Well, in Hermione's case, she may not wanted to give her parents that level of grief. Although frankly, I'd rather remember a loved one who I think died then not remember them at all, and I suspect that Hermione would think the same way. So canon Hermione likely didn't really think this through. (Frankly, the first time I read what she did to her parents, I was absolutely appalled- I don't think Rowling really appreciates how absolutely insidious and violating memory modification is.)

Comment author: TimS 12 July 2013 03:31:55PM *  2 points [-]

I distantly recall that canon!Hermione was trying to remove her parents as potential hostages / revenge targets. I think the goal was to get them to Australia without violating the Statute of Secrecy. This doesn't make sense, now that I think about it - her parents already knew she was a witch, why is telling them about the war a violation of secrecy. Updating towards my memory being wrong.

Even assuming my memory is right, I agree with you that Rowling's reasoning is disturbing. There are so many other ways to protect the information in canon (eg Fidelius), yet Rowling picks the least consensual, least possible to give informed consent method.

Comment author: Eugine_Nier 13 July 2013 04:05:30AM 0 points [-]

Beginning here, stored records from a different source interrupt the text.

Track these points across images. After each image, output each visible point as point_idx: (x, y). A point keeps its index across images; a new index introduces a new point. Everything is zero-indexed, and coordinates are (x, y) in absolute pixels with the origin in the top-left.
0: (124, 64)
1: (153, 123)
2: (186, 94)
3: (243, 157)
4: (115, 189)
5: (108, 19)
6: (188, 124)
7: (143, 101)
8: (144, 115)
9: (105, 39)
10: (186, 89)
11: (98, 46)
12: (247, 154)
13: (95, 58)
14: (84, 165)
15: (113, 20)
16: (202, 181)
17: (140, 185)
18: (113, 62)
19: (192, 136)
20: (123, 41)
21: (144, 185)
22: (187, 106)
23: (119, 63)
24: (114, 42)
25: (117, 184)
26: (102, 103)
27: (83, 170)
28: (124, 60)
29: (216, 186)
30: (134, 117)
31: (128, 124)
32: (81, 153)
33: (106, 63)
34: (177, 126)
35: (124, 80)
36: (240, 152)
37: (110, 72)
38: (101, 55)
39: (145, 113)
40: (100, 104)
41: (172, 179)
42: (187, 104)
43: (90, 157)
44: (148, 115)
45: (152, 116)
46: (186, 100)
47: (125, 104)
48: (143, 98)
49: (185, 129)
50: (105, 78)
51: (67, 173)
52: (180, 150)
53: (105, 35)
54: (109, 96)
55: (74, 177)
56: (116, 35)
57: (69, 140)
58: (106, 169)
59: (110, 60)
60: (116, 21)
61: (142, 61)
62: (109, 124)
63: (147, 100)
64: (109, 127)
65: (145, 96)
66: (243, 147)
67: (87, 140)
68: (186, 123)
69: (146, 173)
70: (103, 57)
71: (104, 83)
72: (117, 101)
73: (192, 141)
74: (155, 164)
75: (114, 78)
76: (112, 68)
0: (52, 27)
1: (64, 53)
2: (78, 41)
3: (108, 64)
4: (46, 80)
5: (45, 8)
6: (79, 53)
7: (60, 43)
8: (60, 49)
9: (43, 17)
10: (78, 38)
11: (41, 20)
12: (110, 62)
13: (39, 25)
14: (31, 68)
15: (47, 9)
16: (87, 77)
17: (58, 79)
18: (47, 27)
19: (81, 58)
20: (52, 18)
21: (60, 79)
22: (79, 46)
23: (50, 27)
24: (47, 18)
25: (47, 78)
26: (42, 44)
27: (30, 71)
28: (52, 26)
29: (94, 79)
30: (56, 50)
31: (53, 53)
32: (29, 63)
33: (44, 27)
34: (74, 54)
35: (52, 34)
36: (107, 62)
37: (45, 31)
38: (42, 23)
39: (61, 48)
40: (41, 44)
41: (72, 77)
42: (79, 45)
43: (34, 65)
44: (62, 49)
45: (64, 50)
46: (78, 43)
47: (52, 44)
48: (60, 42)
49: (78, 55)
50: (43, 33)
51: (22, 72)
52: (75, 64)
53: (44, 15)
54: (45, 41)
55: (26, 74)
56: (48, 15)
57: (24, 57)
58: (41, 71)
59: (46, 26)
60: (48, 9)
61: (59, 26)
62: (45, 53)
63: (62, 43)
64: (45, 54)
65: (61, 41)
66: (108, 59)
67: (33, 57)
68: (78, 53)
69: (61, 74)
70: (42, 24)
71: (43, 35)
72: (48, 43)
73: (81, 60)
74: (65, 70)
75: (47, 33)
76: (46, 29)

I distantly recall that canon!Hermione was trying to remove her parents as potential hostages / revenge targets. I think the goal was to get them to Australia without violating the Statute of Secrecy. This doesn't make sense, now that I think about it - her parents already knew she was a witch, why is telling them about the war a violation of secrecy.

I suspect this is because they wouldn't voluntarily abandon their daughter, this was her way of pulling a more hero than thou on them.